Third wave in Russia: was it avoidable?
Unlike in most European countries, there were hardly any coronavirus restrictions in Russia for months. However less than 10 percent of the population has been vaccinated so far, and now the number of cases is rapidly rising. This has prompted a debate about compulsory vaccination (in Moscow regulations have already been introduced obliging companies to ensure that 60 percent of their employees are vaccinated) - and above all about the reasons for the debacle.
The West was cleverer
For a change, the state news agency Ria Novosti praises the West for its actions:
“All our citizens had to do was show a sense of responsibility and get vaccinated. However, the vast majority utterly blew it, demonstrating the ineffectiveness of liberal policies and unjustified trust in common sense in crisis situations. At the same time, it was confirmed that the Western states were right. From the beginning they had no illusions about large parts of their populations acting on common sense and therefore squeezed their societies into a narrow corridor of action.”

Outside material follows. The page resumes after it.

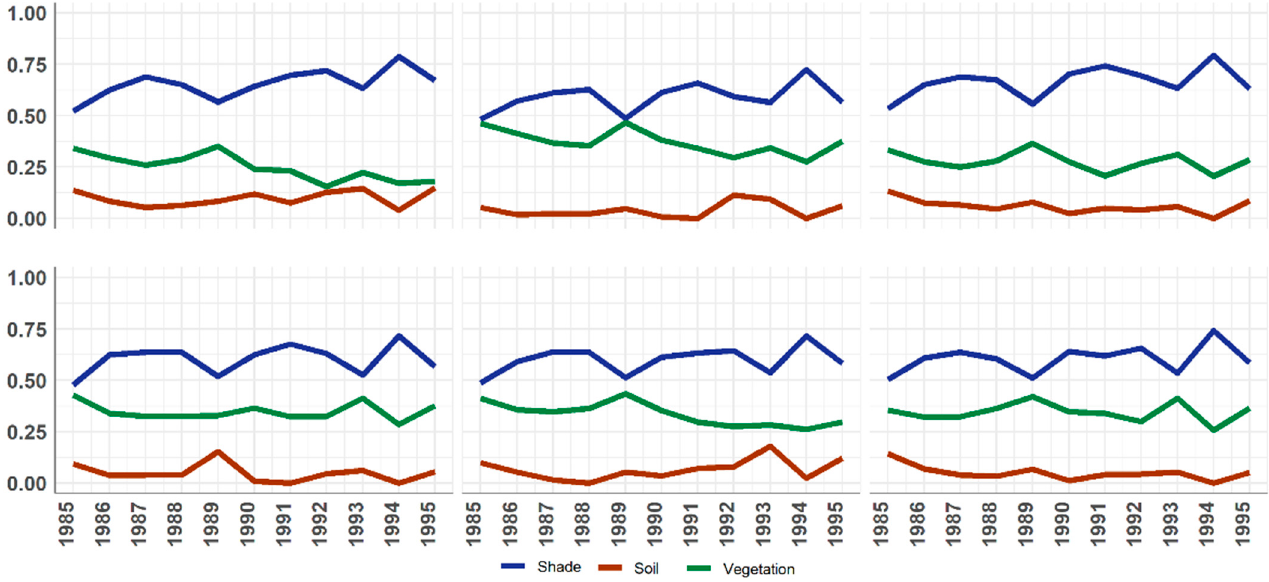
Figure 13. Phenological assessment of eucalypt plantation during the 1985–1995 period based on the fraction-image time series and forest plantation rotation for six samples ( A – F ), as shown in Figure 2.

Stripped of all sense of responsibility
For Radio Kommersant FM, the failure of the vaccination campaign is
“not surprising but the result of the state's decades-long paternalistic attitude towards its citizens, in whom the idea was inculcated that individual voices or actions decide nothing, and that everything is settled for us somewhere in the corridors of state power. That's why people believe that the personal decision to be vaccinated has no influence on overall developments: Let others get vaccinated, we'll wait and see. Because if it were really necessary we'd be forced to do it, period. Apparently, that's exactly what it comes down to now.”